Il caso ‘focolaio Genoa' era scoppiato a 24 ore di distanza dalla gara di campionato che, domenica scorsa, era stata giocata allo stadio San Paolo e vinta dagli azzurri con un risultato tennistico (6-0). Avvisaglie della situazione in atto si erano avute nell'immediata vigilia dell'incontro, quando il Grifone aveva comunicato la positività al Covid-19 del portiere, Mattia Perin. Nel caso specifico scattò la normale procedure di isolamento fiduciario e la necessità di effettuare tamponi per testare il resto della squadra. In base alla verifica, emersero valori sospetti anche per un altro calciatore, Schone. Fu proprio a causa di queste criticità che venne chiesto lo spostamento del match, inizialmente in calendario per le ore 15. Venne posticipato di 3 ore (ore 18) così da permettere ai liguri di organizzare diversamente i tempi della trasferta.
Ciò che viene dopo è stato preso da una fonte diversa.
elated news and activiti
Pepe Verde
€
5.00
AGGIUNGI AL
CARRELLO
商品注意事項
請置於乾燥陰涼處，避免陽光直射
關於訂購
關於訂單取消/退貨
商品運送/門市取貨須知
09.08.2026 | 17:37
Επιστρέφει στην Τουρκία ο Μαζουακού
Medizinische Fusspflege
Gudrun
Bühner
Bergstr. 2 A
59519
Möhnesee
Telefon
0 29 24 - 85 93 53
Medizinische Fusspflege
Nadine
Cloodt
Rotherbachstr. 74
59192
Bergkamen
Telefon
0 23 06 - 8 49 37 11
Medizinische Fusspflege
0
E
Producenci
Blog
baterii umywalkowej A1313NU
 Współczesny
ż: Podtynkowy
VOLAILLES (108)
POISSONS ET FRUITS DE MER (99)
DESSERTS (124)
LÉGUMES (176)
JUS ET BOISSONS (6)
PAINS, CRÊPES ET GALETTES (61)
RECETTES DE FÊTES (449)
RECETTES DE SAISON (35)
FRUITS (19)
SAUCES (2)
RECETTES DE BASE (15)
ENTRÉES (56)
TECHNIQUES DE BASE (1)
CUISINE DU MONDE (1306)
Le proporzioni del contagio tra le fila dei rossoblù (14 positivi, 10 calciatori e 4 membri dello staff) hanno fatto scattare un campanello d'allarme in Serie A, alimentando il dubbio che la stagione possa essere momentaneamente interrotta e le prossime gare (Genoa-Torino e Juventus-Napoli) essere rinviate. Né dal ministero, né dal Governo, né dai vertici del calcio italiano sono arrivate decisioni in tale senso.